Obesity condition causes morphological and functional alterations involving the cardiovascular system. These can represent the substrates for different cardiovascular diseases, such as atrial fibrillation, coronary artery disease, sudden cardiac death, and heart failure (HF) with both preserved ejection fraction (EF) and reduced EF. Different pathogenetic mechanisms may help to explain the association between obesity and HF including left ventricular remodelling and epicardial fat accumulation, endothelial dysfunction, and coronary microvascular dysfunction. Multi-imaging modalities are required for appropriate recognition of subclinical systolic dysfunction typically associated with obesity, with echocardiography being the most cost-effective technique. Therapeutic approach in patients with obesity and HF is challenging, particularly regarding patients with preserved EF in which few strategies with high level of evidence are available. Weight loss is of extreme importance in patients with obesity and HF, being a primary therapeutic intervention. Sodium-glucose co-transporter-2 inhibitors have been recently introduced as a novel tool in the management of HF patients. The present review aims at analysing the most recent studies supporting pathogenesis, diagnosis, and management in patients with obesity and HF.
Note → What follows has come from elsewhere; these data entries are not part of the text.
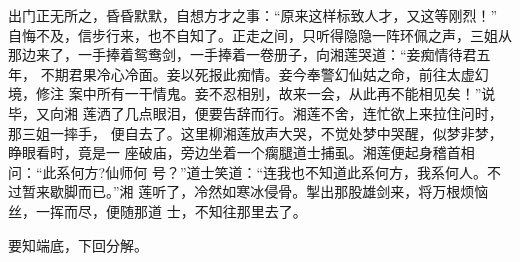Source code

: 出门正无所之，昏昏默默，自想方才之事：“原来这样标致人才，又这等刚烈！”
自悔不及，信步行来，也不自知了。正走之间，只听得隐隐一阵环佩之声，三姐从
那边来了，一手捧着鸳鸯剑，一手捧着一卷册子，向湘莲哭道：“妾痴情待君五年，
不期君果冷心冷面。妾以死报此痴情。妾今奉警幻仙姑之命，前往太虚幻境，修注
案中所有一干情鬼。妾不忍相别，故来一会，从此再不能相见矣！”说毕，又向湘
莲洒了几点眼泪，便要告辞而行。湘莲不舍，连忙欲上来拉住问时，那三姐一摔手，
便自去了。这里柳湘莲放声大哭，不觉处梦中哭醒，似梦非梦，睁眼看时，竟是一
座破庙，旁边坐着一个瘸腿道士捕虱。湘莲便起身稽首相问：“此系何方?仙师何
号？”道士笑道：“连我也不知道此系何方，我系何人。不过暂来歇脚而已。”湘
莲听了，冷然如寒冰侵骨。掣出那股雄剑来，将万根烦恼丝，一挥而尽，便随那道
士，不知往那里去了。

要知端底，下回分解。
Keywords: Atrial fibrillation; Direct‐acting oral anticoagulants; Heart failure; Implantable cardioverter–defibrillators; Left ventricular remodelling; Natriuretic peptides; Obesity; Sacubitril/valsartan; Sodium–glucose co‐transporter‐2 inhibitors; Sudden cardiac death.

Figure 1

Schematic representation of the principal mechanisms involved in the pathogenesis of HF in obesity. FFA, free fatty acid; HFpEF, heart failure with preserved ejection fraction; HFrEF, heart failure with reduced ejection fraction; LV, left ventricular; MEEi, mechano‐energetic efficiency; NPs, natriuretic peptides; RAAS, renin–angiotensin–aldosterone system; RBP‐4, retinol‐binding protein‐4; RV, right ventricular; SNS, sympathetic nervous system; VSMC, vascular smooth muscle cell.

Figure 2

Role of natriuretic peptides (NPs) in the regulation of homeostasis of the adipose tissue. In normal conditions, NPs [i.e. atrial NP (ANP) and BNP], released by the cardiomyocytes, act on the adipose tissue stimulating the release of adiponectin, which, in turn, promotes the lipolysis. This mechanism contributes to maintain the homeostasis of adipose tissue (green arrows). A combination of increased degradation and decreased cardiac release may contribute to relative deficiency of NPs in obesity, leading to volume overload, increased ventricular wall stress, and cardiac remodelling (red arrows). Altogether, these abnormalities favour the development of HF.

Figure 3

Two‐dimensional global longitudinal strain by speckle tracking echocardiography in a healthy subject with body mass index (BMI) of 23.4 kg/m² (left panel) and in an obese subject with BMI of 35.3 kg/m² (right panel). GS, global longitudinal strain.

Figure 4

Cardiovascular (CV) imaging in obese patients for the evaluation of cardiac geometry and function, epicardial fat thickness, coronary microvascular disease (CMVD) and coronary artery disease (CAD), and tissue characterization and fibrosis localization with a proposal of the imaging techniques in the order of priority on a cost/benefit basis. CT, computed tomography; MRI, magnetic resonance imaging; PET, positron emission tomography; SPECT, single‐photon emission computed tomography.

Figure 5

Future directions for the treatment of obesity with heart failure. AF, atrial fibrillation; DOACs, direct‐acting oral anticoagulants; HFpEF, heart failure with preserved ejection fraction.